Pierre Beauchemin/Collaboration spéciale De la purée de panais sous forme de gel évaluée par l’analyseur de texture.

C’est peu connu, mais l’Institut de tourisme et d’hôtellerie du Québec (ITHQ) héberge un centre de recherche qui ne manque pas de piquant. Métro vous emmène y faire un tour.

Mesurer les perceptions

actu-ithq-bloc-1L’ITHQ réalise plusieurs études afin de comprendre l’influence de paramètres tels que la couleur sur notre perception en bouche, en tant que mangeur. Car la couleur d’un aliment peut tromper notre cerveau et notre palais. Des études ont déjà montré qu’on aura tendance à associer des arômes de fruits rouges à un vin blanc coloré artificiellement en rouge. Dans le laboratoire d’évaluation sensorielle de l’ITHQ, on peut donc faire varier la couleur de la pièce pour neutraliser certaines couleurs d’aliments.

Parallèlement, un groupe d’experts est chargé de goûter et de décrire les sensations gustatives et olfactives de plusieurs dizaines de cidres de glace actuellement sur le marché. Pendant ce temps Pauline Fernandez, chercheuse en gastronomie, s’applique notamment à comprendre auprès de consommateurs pourquoi ces derniers préfèrent les cidres de glace plus foncés. «Au cours de toutes ces dégustations, on travaille à créer une carte d’identité des cidres de glace québécois, pour pouvoir proposer des outils de communication et valorisation des produits», explique la chercheuse, qui a obtenu une subvention fédérale pour ce projet.

Parmi ses autres axes de recherche, citons l’étude de l’effet de l’ambiance sonore sur le succès d’un restaurant et la compréhension de la manière dont les variations dans le dressage d’une assiette dite gastronomique influencent notre perception de la créativité culinaire.

La science des aliments

actu-ithq-bloc-2aDans le laboratoire d’analyse, on trouve des outils comme l’analyseur de texture, qui peut paraître un peu barbare pour le novice. À l’aide d’un bras à mouvement uniaxial, il compresse et étire les aliments et mesure notamment leur fermeté, leur adhérence et leur cohésivité. Un capteur de force évalue les données qui sont transmises à un ordinateur. Actuellement, Véronique Perreault étudie les légumes, dont près de 40 % de la production mondiale se perd dans la chaîne d’alimentation.

«L’idée, c’est de trouver de nouvelles voies de valorisation pour les légumes locaux de grande qualité, mais ne respectant pas les critères visuels de la vente au détail», souligne la jeune chercheuse. La transformation de ces légumes en purée-ingrédient et leur incorporation dans diverses préparations est une des astuces envisagées. Pour cela, elle travaille avec des chefs de cuisine et de pâtisserie qui testent ses hypothèses. «En incorporant, par exemple, de la purée de panais dans une préparation de type meringue, nous avons noté un profil aromatique très intéressant. Mais la texture du produit suggérait plutôt de l’utiliser pour créer des tuiles plutôt que des meringues dressées à la poche», ajoute-t-elle. Des gels à base de légume sont actuellement étudiés et leur potentiel culinaire sera examiné pour confectionner notamment de petits fours.

Recrutement durable

actu-ithq-bloc-3Au centre de recherche de l’ITHQ, on ne s’intéresse pas qu’aux sciences dites «exactes», puisqu’on y trouve aussi un volet sur les ressources humaines.

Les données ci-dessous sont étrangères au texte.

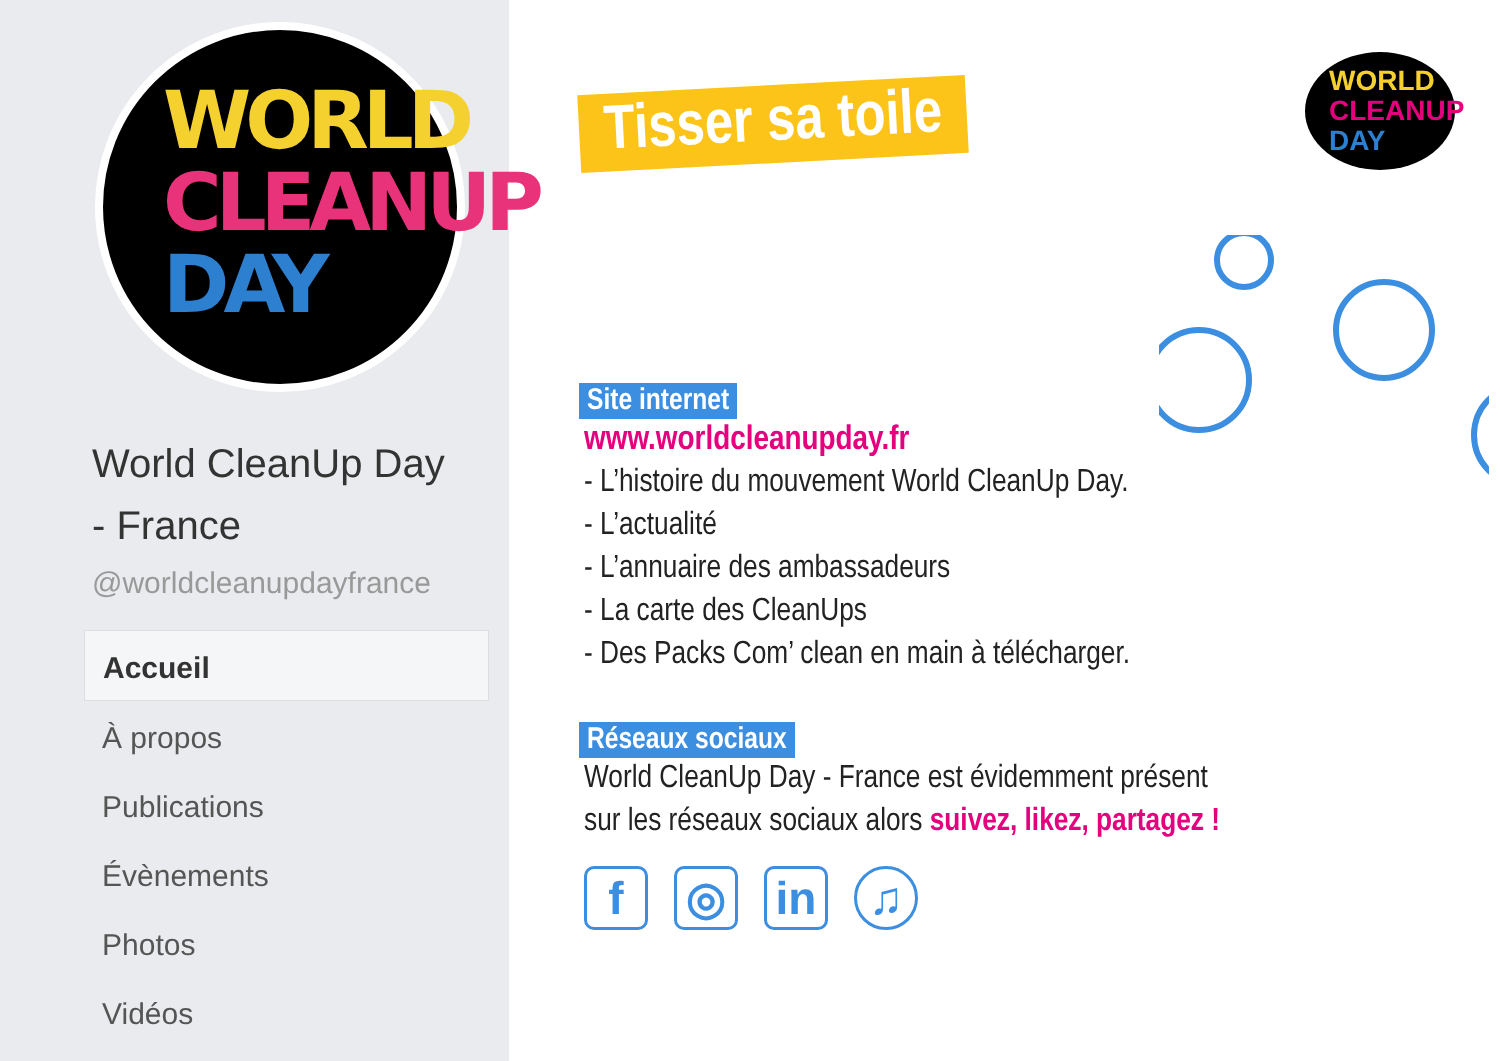WORLD
CLEANUP
DAY
World CleanUp Day
- France
@worldcleanupdayfrance
Accueil
À propos
Publications
Évènements
Photos
Vidéos
Tisser sa toile
WORLD
CLEANUP
DAY
Site internet
www.worldcleanupday.fr
- L’histoire du mouvement World CleanUp Day.
- L’actualité
- L’annuaire des ambassadeurs
- La carte des CleanUps
- Des Packs Com’ clean en main à télécharger.
Réseaux sociaux
World CleanUp Day - France est évidemment présent
sur les réseaux sociaux alors suivez, likez, partagez !
f ◎ in ♫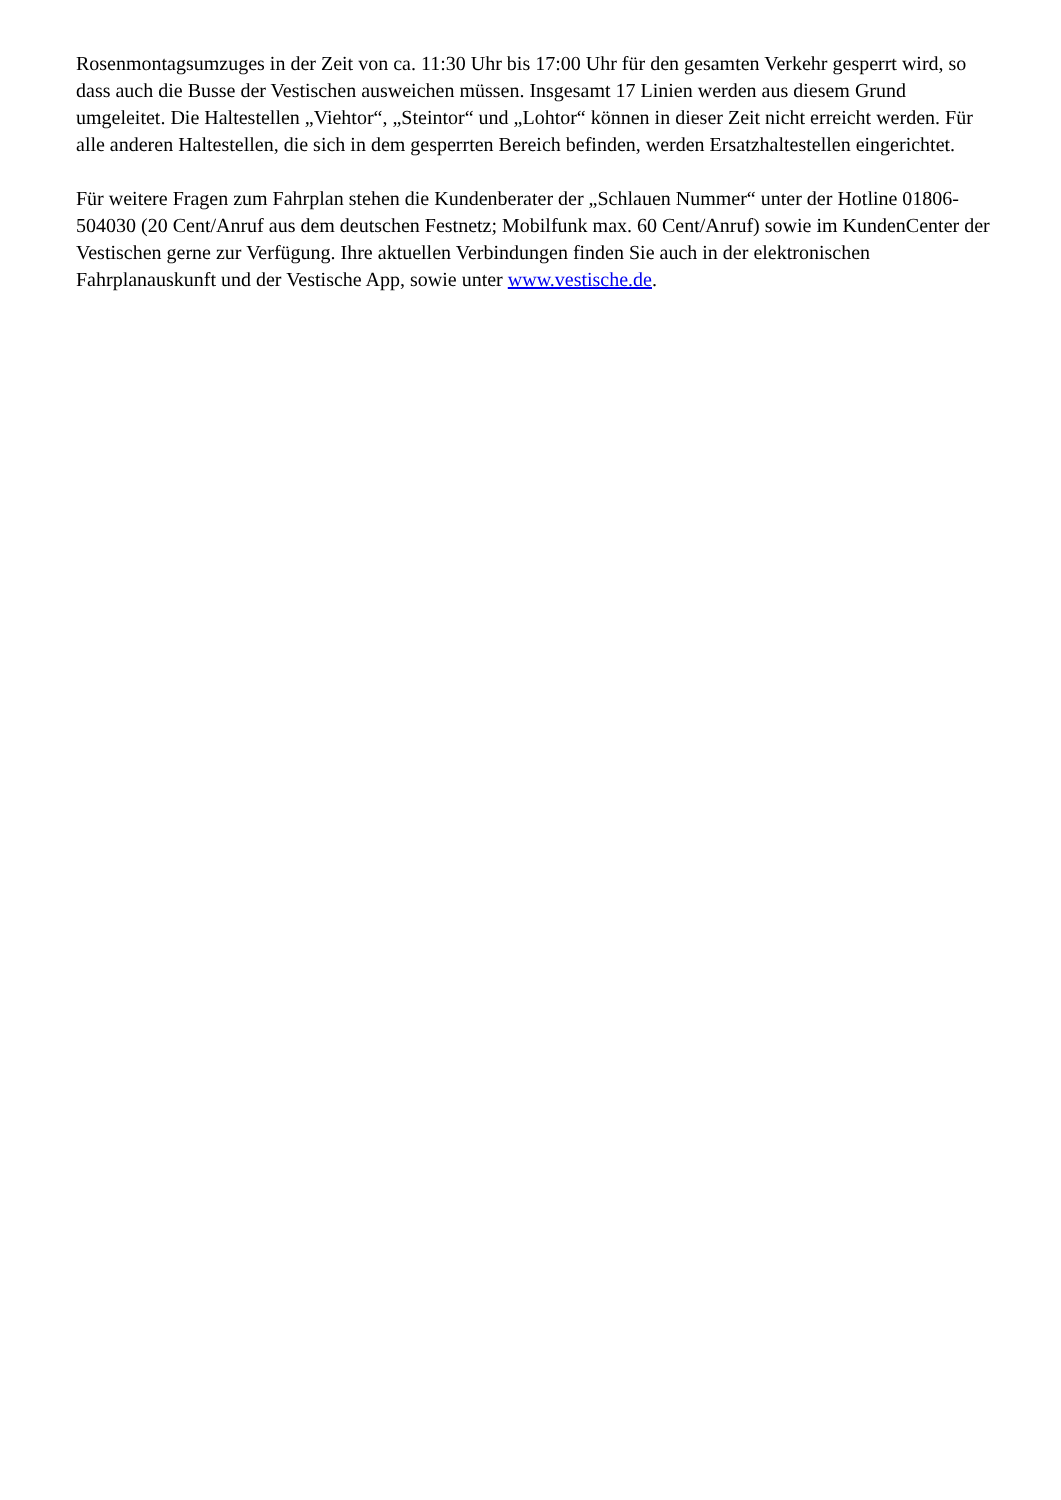Rosenmontagsumzuges in der Zeit von ca. 11:30 Uhr bis 17:00 Uhr für den gesamten Verkehr gesperrt wird, so dass auch die Busse der Vestischen ausweichen müssen. Insgesamt 17 Linien werden aus diesem Grund umgeleitet. Die Haltestellen „Viehtor“, „Steintor“ und „Lohtor“ können in dieser Zeit nicht erreicht werden. Für alle anderen Haltestellen, die sich in dem gesperrten Bereich befinden, werden Ersatzhaltestellen eingerichtet.
Für weitere Fragen zum Fahrplan stehen die Kundenberater der „Schlauen Nummer“ unter der Hotline 01806-504030 (20 Cent/Anruf aus dem deutschen Festnetz; Mobilfunk max. 60 Cent/Anruf) sowie im KundenCenter der Vestischen gerne zur Verfügung. Ihre aktuellen Verbindungen finden Sie auch in der elektronischen Fahrplanauskunft und der Vestische App, sowie unter www.vestische.de.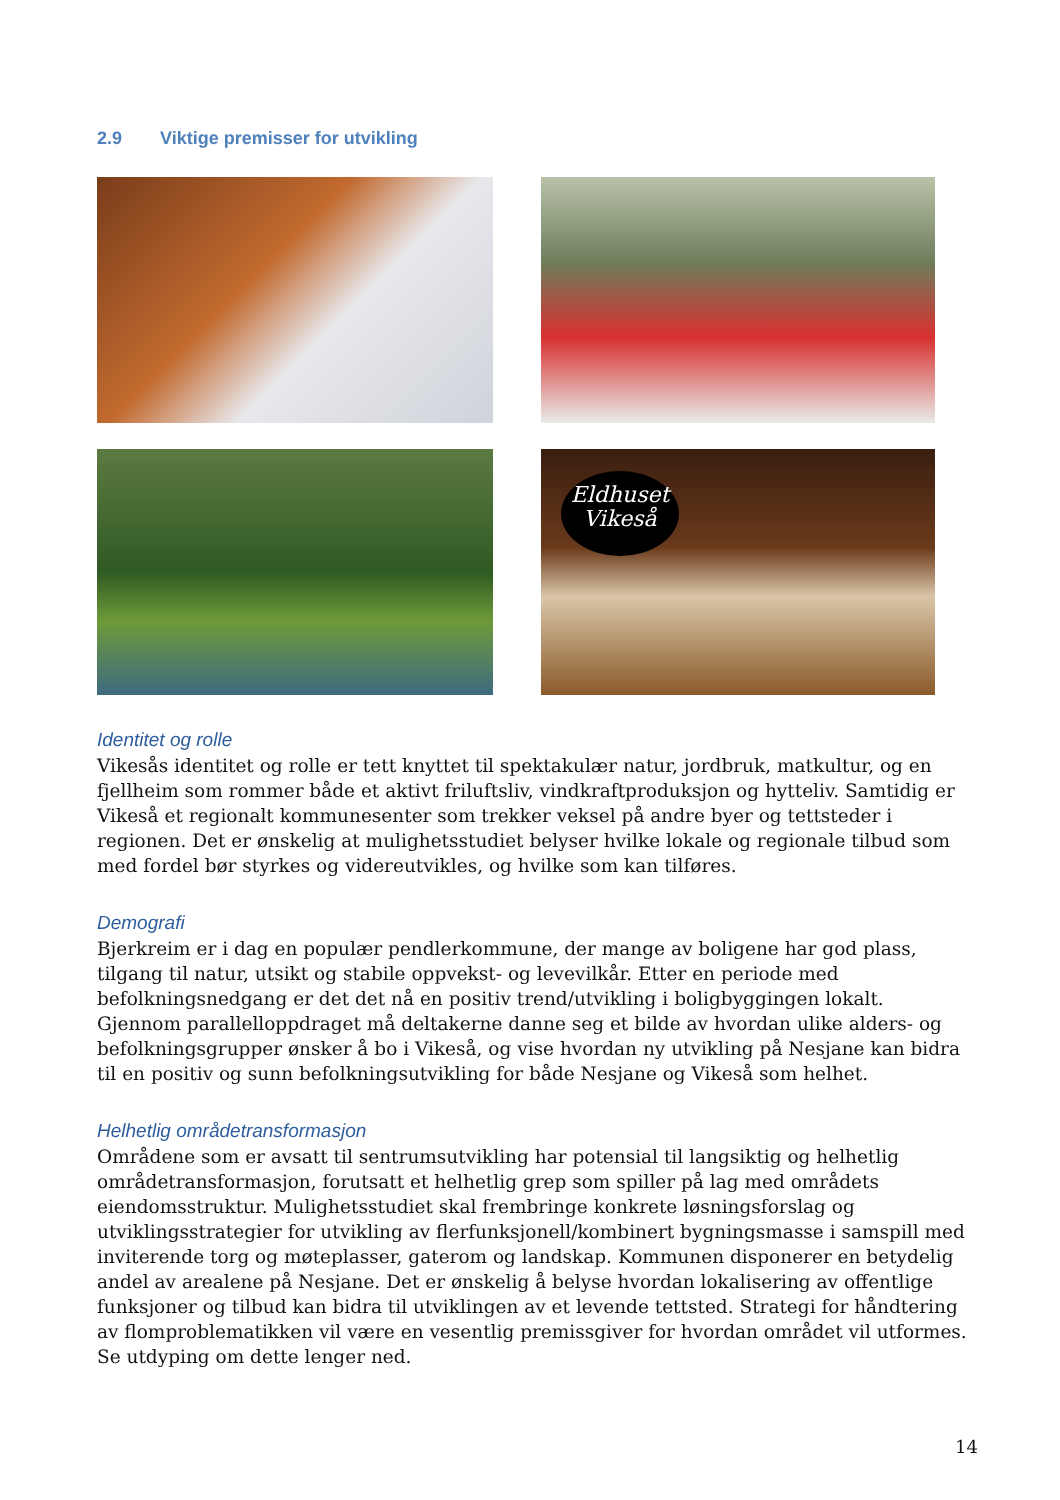2.9 Viktige premisser for utvikling
Eldhuset
Vikeså
Identitet og rolle
Vikesås identitet og rolle er tett knyttet til spektakulær natur, jordbruk, matkultur, og en fjellheim som rommer både et aktivt friluftsliv, vindkraftproduksjon og hytteliv. Samtidig er Vikeså et regionalt kommunesenter som trekker veksel på andre byer og tettsteder i regionen. Det er ønskelig at mulighetsstudiet belyser hvilke lokale og regionale tilbud som med fordel bør styrkes og videreutvikles, og hvilke som kan tilføres.
Demografi
Bjerkreim er i dag en populær pendlerkommune, der mange av boligene har god plass, tilgang til natur, utsikt og stabile oppvekst- og levevilkår. Etter en periode med befolkningsnedgang er det det nå en positiv trend/utvikling i boligbyggingen lokalt.
Gjennom parallelloppdraget må deltakerne danne seg et bilde av hvordan ulike alders- og befolkningsgrupper ønsker å bo i Vikeså, og vise hvordan ny utvikling på Nesjane kan bidra til en positiv og sunn befolkningsutvikling for både Nesjane og Vikeså som helhet.
Helhetlig områdetransformasjon
Områdene som er avsatt til sentrumsutvikling har potensial til langsiktig og helhetlig områdetransformasjon, forutsatt et helhetlig grep som spiller på lag med områdets eiendomsstruktur. Mulighetsstudiet skal frembringe konkrete løsningsforslag og utviklingsstrategier for utvikling av flerfunksjonell/kombinert bygningsmasse i samspill med inviterende torg og møteplasser, gaterom og landskap. Kommunen disponerer en betydelig andel av arealene på Nesjane. Det er ønskelig å belyse hvordan lokalisering av offentlige funksjoner og tilbud kan bidra til utviklingen av et levende tettsted. Strategi for håndtering av flomproblematikken vil være en vesentlig premissgiver for hvordan området vil utformes. Se utdyping om dette lenger ned.
14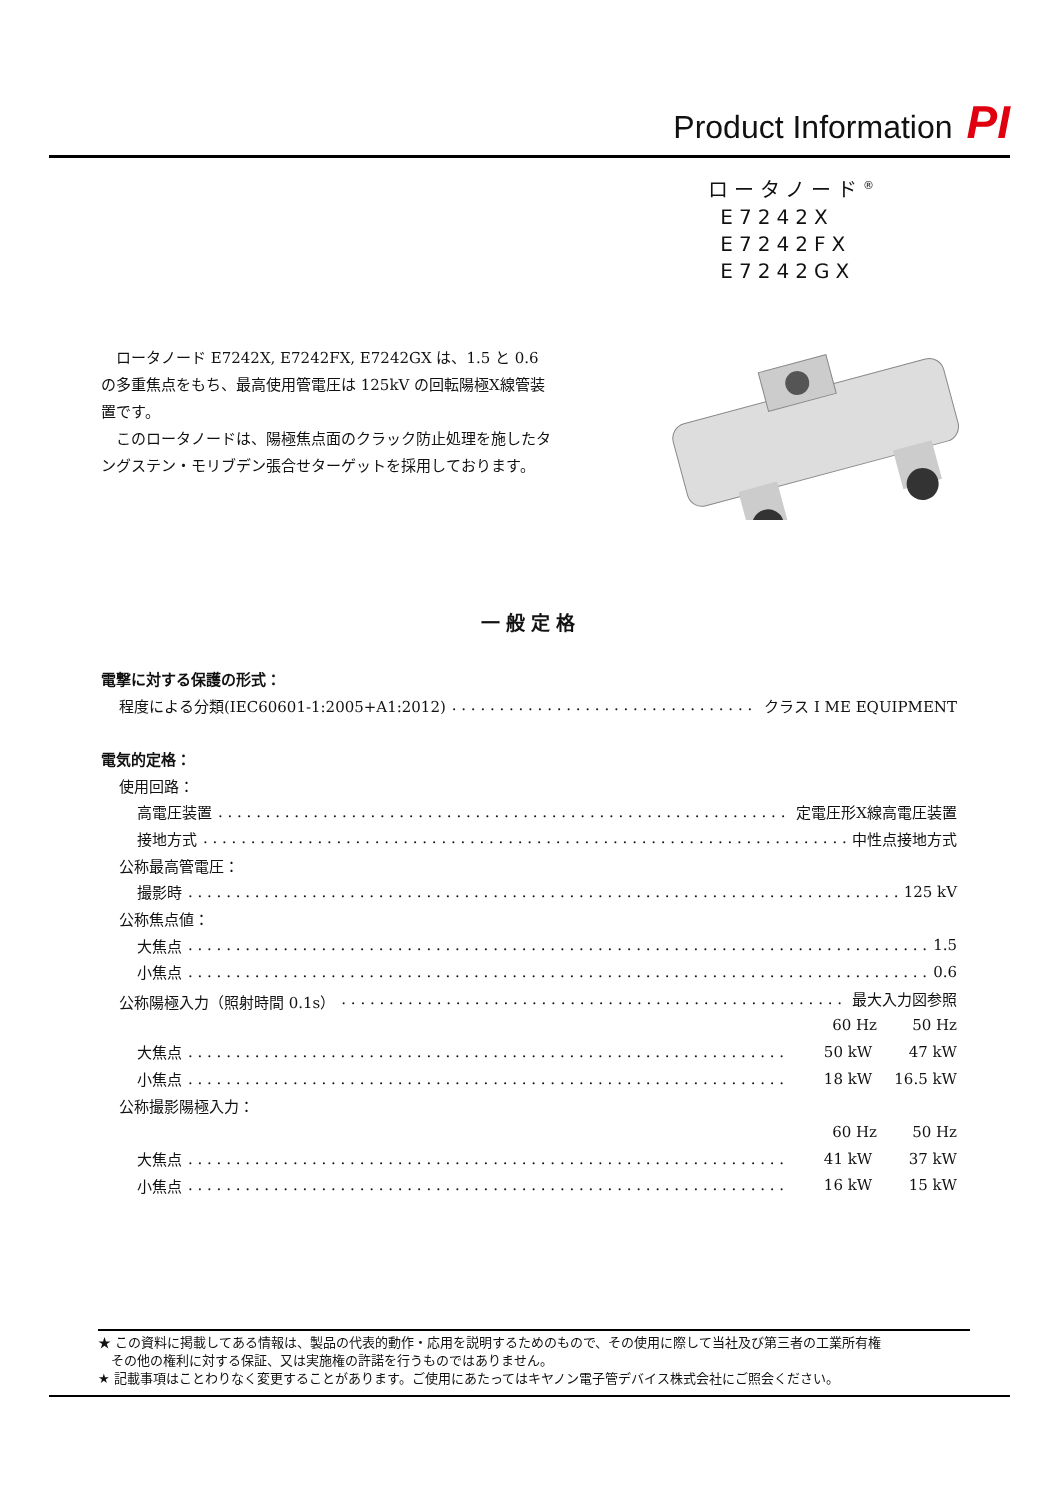Product Information PI
ロータノード<sup>®</sup>
E7242X
E7242FX
E7242GX
　ロータノード E7242X, E7242FX, E7242GX は、1.5 と 0.6 の多重焦点をもち、最高使用管電圧は 125kV の回転陽極X線管装置です。
　このロータノードは、陽極焦点面のクラック防止処理を施したタングステン・モリブデン張合せターゲットを採用しております。
一般定格
電撃に対する保護の形式：
程度による分類(IEC60601-1:2005+A1:2012) クラス Ⅰ ME EQUIPMENT
電気的定格：
使用回路：
高電圧装置 定電圧形X線高電圧装置
接地方式 中性点接地方式
公称最高管電圧：
撮影時 125 kV
公称焦点値：
大焦点 1.5
小焦点 0.6
公称陽極入力（照射時間 0.1s） 最大入力図参照
60 Hz 50 Hz
大焦点 50 kW 47 kW
小焦点 18 kW 16.5 kW
公称撮影陽極入力：
60 Hz 50 Hz
大焦点 41 kW 37 kW
小焦点 16 kW 15 kW
★ この資料に掲載してある情報は、製品の代表的動作・応用を説明するためのもので、その使用に際して当社及び第三者の工業所有権
　その他の権利に対する保証、又は実施権の許諾を行うものではありません。
★ 記載事項はことわりなく変更することがあります。ご使用にあたってはキヤノン電子管デバイス株式会社にご照会ください。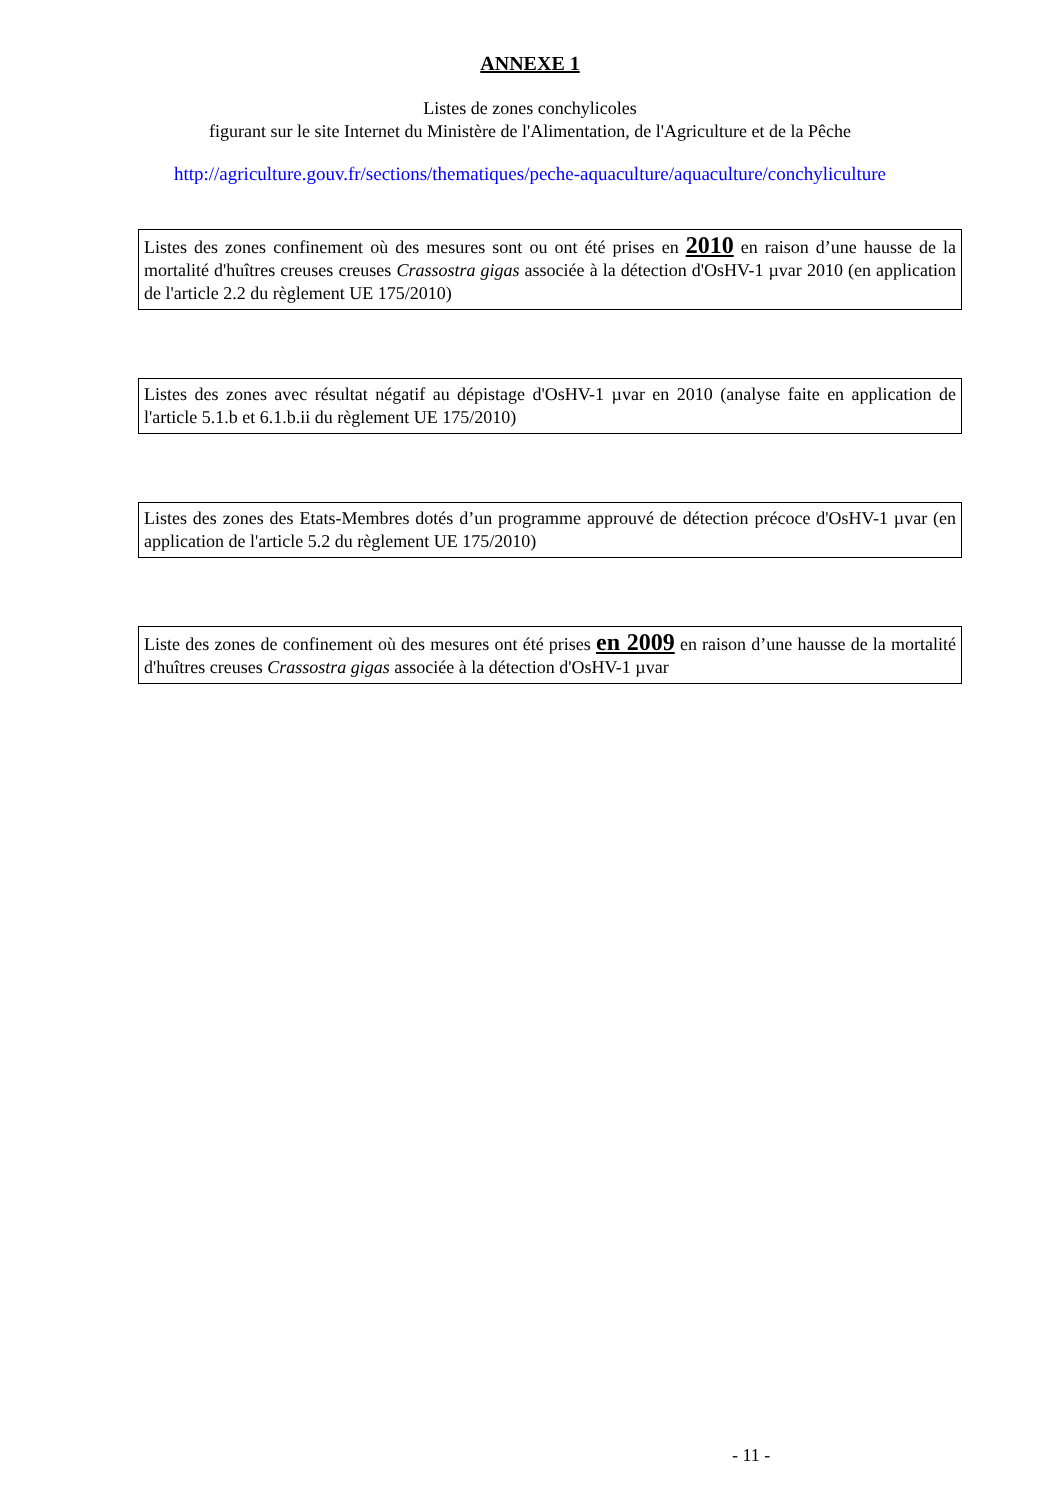ANNEXE 1
Listes de zones conchylicoles
figurant sur le site Internet du Ministère de l'Alimentation, de l'Agriculture et de la Pêche
http://agriculture.gouv.fr/sections/thematiques/peche-aquaculture/aquaculture/conchyliculture
Listes des zones confinement où des mesures sont ou ont été prises en 2010 en raison d’une hausse de la mortalité d'huîtres creuses creuses Crassostra gigas associée à la détection d'OsHV-1 µvar 2010 (en application de l'article 2.2 du règlement UE 175/2010)
Listes des zones avec résultat négatif au dépistage d'OsHV-1 µvar en 2010 (analyse faite en application de l'article 5.1.b et 6.1.b.ii du règlement UE 175/2010)
Listes des zones des Etats-Membres dotés d’un programme approuvé de détection précoce d'OsHV-1 µvar (en application de l'article 5.2 du règlement UE 175/2010)
Liste des zones de confinement où des mesures ont été prises en 2009 en raison d’une hausse de la mortalité d'huîtres creuses Crassostra gigas associée à la détection d'OsHV-1 µvar
- 11 -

En effet, l’institut cherche à mieux sélectionner les candidats de son célèbre programme d’hôtellerie. «Selon le Conference Board, près de 50 000 postes seront à pourvoir dans le secteur du tourisme d’ici 2020 au Canada. Nous cherchons donc à déterminer les facteurs de rétention qui sont déterminants dans l’industrie et les profils de personnes qu’il serait important de privilégier au cours du recrutement», explique Audrey Nanot, professeure à l’ITHQ.

«Alors que l’industrie bancaire ou celle des produits de luxe pigent parmi nos diplômés d’école hôtelière, ce qui dérange l’industrie, nous essayons de comprendre ce qui permettrait leur rétention dans l’hôtellerie», ajoute Jasmin Tanguay, directeur de la Recherche et de l’enseignement universitaire à l’ITHQ.

En questionnant les étudiants en stage, Mme Nanot a conclu que ceux qui ont de la facilité à communiquer et à établir des relations sociales au travail ont plus de chances de durer dans le métier, car ils y trouvent du plaisir. «Ça aide à réorienter les tests de recrutement pour essayer de trouver ce type de candidat», conclut M. Tanguay.